> **Work instruction**: Take the listing and give it again exactly, from its first line to its last line.

> **Provided records**:
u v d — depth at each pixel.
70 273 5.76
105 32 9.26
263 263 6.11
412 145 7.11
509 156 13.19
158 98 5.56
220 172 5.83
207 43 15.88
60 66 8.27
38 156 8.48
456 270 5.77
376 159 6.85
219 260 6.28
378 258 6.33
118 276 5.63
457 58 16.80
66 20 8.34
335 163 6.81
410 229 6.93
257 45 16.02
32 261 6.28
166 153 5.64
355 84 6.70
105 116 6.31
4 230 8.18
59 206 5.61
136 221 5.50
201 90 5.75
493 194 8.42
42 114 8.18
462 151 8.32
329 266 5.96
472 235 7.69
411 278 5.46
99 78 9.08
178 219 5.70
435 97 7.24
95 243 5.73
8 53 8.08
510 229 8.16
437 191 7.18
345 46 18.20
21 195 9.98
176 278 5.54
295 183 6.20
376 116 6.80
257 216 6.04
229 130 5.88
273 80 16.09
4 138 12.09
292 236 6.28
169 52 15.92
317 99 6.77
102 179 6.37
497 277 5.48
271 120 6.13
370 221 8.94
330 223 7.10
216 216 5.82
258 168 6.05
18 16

> **Solved problem**:
u v d — depth at each pixel.
70 273 5.76
105 32 9.26
263 263 6.11
412 145 7.11
509 156 13.19
158 98 5.56
220 172 5.83
207 43 15.88
60 66 8.27
38 156 8.48
456 270 5.77
376 159 6.85
219 260 6.28
378 258 6.33
118 276 5.63
457 58 16.80
66 20 8.34
335 163 6.81
410 229 6.93
257 45 16.02
32 261 6.28
166 153 5.64
355 84 6.70
105 116 6.31
4 230 8.18
59 206 5.61
136 221 5.50
201 90 5.75
493 194 8.42
42 114 8.18
462 151 8.32
329 266 5.96
472 235 7.69
411 278 5.46
99 78 9.08
178 219 5.70
435 97 7.24
95 243 5.73
8 53 8.08
510 229 8.16
437 191 7.18
345 46 18.20
21 195 9.98
176 278 5.54
295 183 6.20
376 116 6.80
257 216 6.04
229 130 5.88
273 80 16.09
4 138 12.09
292 236 6.28
169 52 15.92
317 99 6.77
102 179 6.37
497 277 5.48
271 120 6.13
370 221 8.94
330 223 7.10
216 216 5.82
258 168 6.05
18 16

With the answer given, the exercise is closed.